Um pouquinho de brisa, mesmo que a maresia venha corroer alguns eletrodomésticos das nossas entranhas, deve ainda ser de boa valia. Deixar as minhocas da cachola respirarem; circular as idéias, desafogar as vias de uma consciência tão exigida e confinada pela culpa e pelos medos - sempre os mesmos!

Uma vozinha apita no meu ouvido há alguns meses, dizendo assim: “renovação”.

Ou estou muito enganada, ou a primeira coisa a ser renovada deve ser mesmo o ar que respiramos, em todos os sentidos. Para isso, haja espaço.

Espaço!


PS: Ouvindo Clara Nunes

18 dezembro 2003

Mudanças... NO AR!

Visitem o novíssimo site da Analógica.

Em breve estarei com o blog somente lá, aguardem!

Beijos da
Bíbi

17 dezembro 2003

Coisas do pago

No Rio Grande nosso de cada verão, as chuvaradas deram uma trégua, e amanhecemos com um céu de brigadeiro sobre nossas cabeças - ainda úmidas dos últimos dias. A temperatura, no entanto, chegou a três graus (isso mesmo, 3 GRAUS!) na serra. Em pleno dezembro.

Aqui no Vale dos Sinos, puxamos o cobertor e viramos para o outro lado, tranqüilos e serenos (sem trocadilho, please!): dias melhores virão.

Esta que vos fala, já há seis anos desacostumada ao temperamento confuso e até meio geminiano – perdão da palavra – do clima gaúcho, não hesitou em curtir um belo resfriado, desses de assar o nariz (se estivessem me ouvindo, seria “dariz”). Acho que São Pedro estava com TPM nos últimos dias, e, solícita ao conhecido período crítico, até lhe concedo meu amoroso perdão.

Desde que não se habitue, claro.

Como estive ausente da vida social nos últimos dias, fui informada ainda agorinha de que, logo mais, à noitinha, dar-se-á um churrasco daqueles bem buenos, e que minha parte da carne já fora gentilmente encomendada por um grupo de amigos que conta com minha humilde presença no festejo. E vou mesmo.

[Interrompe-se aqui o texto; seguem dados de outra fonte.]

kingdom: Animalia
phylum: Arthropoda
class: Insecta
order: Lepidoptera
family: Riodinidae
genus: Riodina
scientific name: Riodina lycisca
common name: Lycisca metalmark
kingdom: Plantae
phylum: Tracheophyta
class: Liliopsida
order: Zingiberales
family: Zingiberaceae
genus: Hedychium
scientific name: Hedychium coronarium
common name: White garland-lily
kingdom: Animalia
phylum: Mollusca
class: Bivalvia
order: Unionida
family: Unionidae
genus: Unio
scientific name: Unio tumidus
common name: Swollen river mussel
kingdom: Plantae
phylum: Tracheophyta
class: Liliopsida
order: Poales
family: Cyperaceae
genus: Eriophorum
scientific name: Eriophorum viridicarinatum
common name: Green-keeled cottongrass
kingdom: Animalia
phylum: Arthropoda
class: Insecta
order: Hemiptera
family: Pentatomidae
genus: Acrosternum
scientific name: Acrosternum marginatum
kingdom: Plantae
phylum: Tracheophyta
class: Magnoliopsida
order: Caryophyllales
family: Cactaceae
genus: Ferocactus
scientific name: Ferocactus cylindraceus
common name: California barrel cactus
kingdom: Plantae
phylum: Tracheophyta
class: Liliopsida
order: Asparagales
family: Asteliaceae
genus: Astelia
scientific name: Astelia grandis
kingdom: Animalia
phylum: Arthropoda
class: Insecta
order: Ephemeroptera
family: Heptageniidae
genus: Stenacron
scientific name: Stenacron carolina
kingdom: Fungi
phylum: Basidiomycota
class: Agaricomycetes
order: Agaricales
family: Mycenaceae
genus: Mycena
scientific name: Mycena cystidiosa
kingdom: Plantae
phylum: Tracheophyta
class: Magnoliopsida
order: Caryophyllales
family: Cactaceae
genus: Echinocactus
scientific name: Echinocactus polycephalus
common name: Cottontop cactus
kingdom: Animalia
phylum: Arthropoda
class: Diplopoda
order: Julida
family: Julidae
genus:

Apenas me esqueci de avisá-los sobre minhas restrições alimentares: sou adepta do quase-vegetarianismo (um dia chego lá!), não como carne nem por decreto. Coisa que, aqui no Sul, o churrasqueiro já leva pro lado pessoal.

Não há de ser nada. Como boa sagitariana diplomata que sou, tratarei de solicitar um naco de cadáv..., digo, de carne bovina ao assador, e passarei parte da noite remexendo com aquilo dentro do meu prato, lá e cá, enquanto mordisco uma saladinha qualquer. Até que acharei um cãozinho guaipeca, desses bem gente-boa, doido para devorar parte de um semelhante. Eu lhe derrubarei a carne, silenciosamente, a tempo de suas presas estraçalharem com minha reprovável conduta de gaúcha em dia de festa, e ninguém haverá de dizer nada a respeito.

A menos que esse vira-lata ordinário me denuncie.